There is so much that I could and should say.  The “how-to” train of thought doesn’t necessarily run in one direction when it comes to being a Dad.  I have stood on the outside and I have stood on the inside, and I have found that no matter where you stand, the position of being a Dad is fill with millions of mixed messages.  Do this, do that, say this, don’t say that, be firm, be gentle, hold tight, let go, be strong…..cry.  But, now that your young years have flown by, I look back…with my own mixed views…to the times I did good and the times that I let you all down.

It seems that no matter how a person views the role of being a Dad, there will always be personal self-reflection that points out the times when things could have been done differently.  I can’t say whether or not I have more than other Dads.  I think that I do, but I guess it really comes down to perspective.  From the time that you were born, the thoughts of “what do I do” seemed to be a daily occurrence.  Sadly, I never got a definitive answer.  Mixed messages came from everywhere.  It was from a barrage of ideas, thoughts, and world-views that I would sort through and try to mix in my own gut feeling to come up with a “proper” fatherly direction.  Sadly, I have to admit, consistency was never there for each of you and probably added to the chaos in your lives.

You each had strong personalities that brought color and variety to life.  Trying to cater to the ever-changing tides of interest was, to say the least, a challenge!  We tried the sports, we tried the music.  We tried for academics and we tried for talents.  So many areas to expose you to, was there some that were missed?  I believe there was.   But Dad’s are supposed to know.  To have the answers ready when the questions come.  To be able to guide and direct you to the correct paths that each of you should follow in your journey to being adults.  I was never really sure myself…you each have so many gifts! 

Dad’s are also supposed to be able to adapt to any situation.  Be strong during times of fear and uncertainty.  Be bold in knowing what is and what isn’t when it comes to life’s challenges.  Be a foundation that is always unshaken during life’s storms.  Be the  encouragement to all of your ambitions in life.  The 20/20 hindsight is clear in understanding that you didn’t always get that Dad.  The times when I should have been were probably the times when I was slow in sorting through the “what is a Dad supposed to do” messages.  Believe me when I tell you that my heart was always the Dad you needed, but the mind was slow in giving you that person right away.  Missed moments.

Now that you are all above the High School line of measurement, life for each of you will hit on all sides.  The ups and downs will come and you may be in a position where you need to rely on lessons from your youth.  I hope that those are the lessons that were filled with consistency and solid truths.  You see, in the Dad manual (that doesn’t exist), there are too many variables that make knowing absolutes impossible.  And since this Dad was filled with so many differing “answers”, I never did get a chance to figure out which way was the right way.  If only I had more time, more resources, or…better yet…more involvement.

There is one constant from all the mixed messages out there on how to be a Dad. It is simply to be there.
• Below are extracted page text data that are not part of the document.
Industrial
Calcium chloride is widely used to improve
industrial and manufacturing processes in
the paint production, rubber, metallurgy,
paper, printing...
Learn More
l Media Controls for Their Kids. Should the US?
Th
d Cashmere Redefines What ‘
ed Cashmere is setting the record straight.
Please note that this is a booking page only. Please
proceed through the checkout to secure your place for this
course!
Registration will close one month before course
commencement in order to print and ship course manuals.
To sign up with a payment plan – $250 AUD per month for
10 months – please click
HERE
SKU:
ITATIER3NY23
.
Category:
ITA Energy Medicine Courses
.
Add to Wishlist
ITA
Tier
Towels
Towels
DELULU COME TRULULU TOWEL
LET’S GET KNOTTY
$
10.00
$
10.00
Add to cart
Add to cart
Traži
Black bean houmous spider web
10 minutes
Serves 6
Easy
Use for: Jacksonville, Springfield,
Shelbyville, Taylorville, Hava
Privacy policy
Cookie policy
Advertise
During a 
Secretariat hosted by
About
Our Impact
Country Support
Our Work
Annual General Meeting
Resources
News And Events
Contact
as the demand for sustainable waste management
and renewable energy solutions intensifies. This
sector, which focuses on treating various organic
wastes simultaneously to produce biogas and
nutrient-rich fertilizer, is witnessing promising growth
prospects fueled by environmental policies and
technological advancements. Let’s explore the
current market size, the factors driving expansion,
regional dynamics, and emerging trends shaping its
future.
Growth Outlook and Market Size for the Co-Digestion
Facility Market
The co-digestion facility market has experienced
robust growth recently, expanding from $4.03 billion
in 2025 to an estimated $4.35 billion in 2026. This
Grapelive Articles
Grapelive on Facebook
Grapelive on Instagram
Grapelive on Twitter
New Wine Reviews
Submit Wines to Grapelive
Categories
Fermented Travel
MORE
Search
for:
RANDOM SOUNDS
Be involved. Be a presence in your children’s lives.  That “how-to” was lost in all the chaos of my mind.  Years later, it had finally come through the fog, but regrettably in the closing hours of your childhood.  The phrase “missed the boat” rings louder with each passing day. 

I can’t pretend to know what each of think when you look back on your years growing up, but on those moments when you wonder to yourself, ‘where was Dad”,  please know that I was there, trying to get the answers you needed…it just took longer than I had hoped for.  My wish is for your understanding.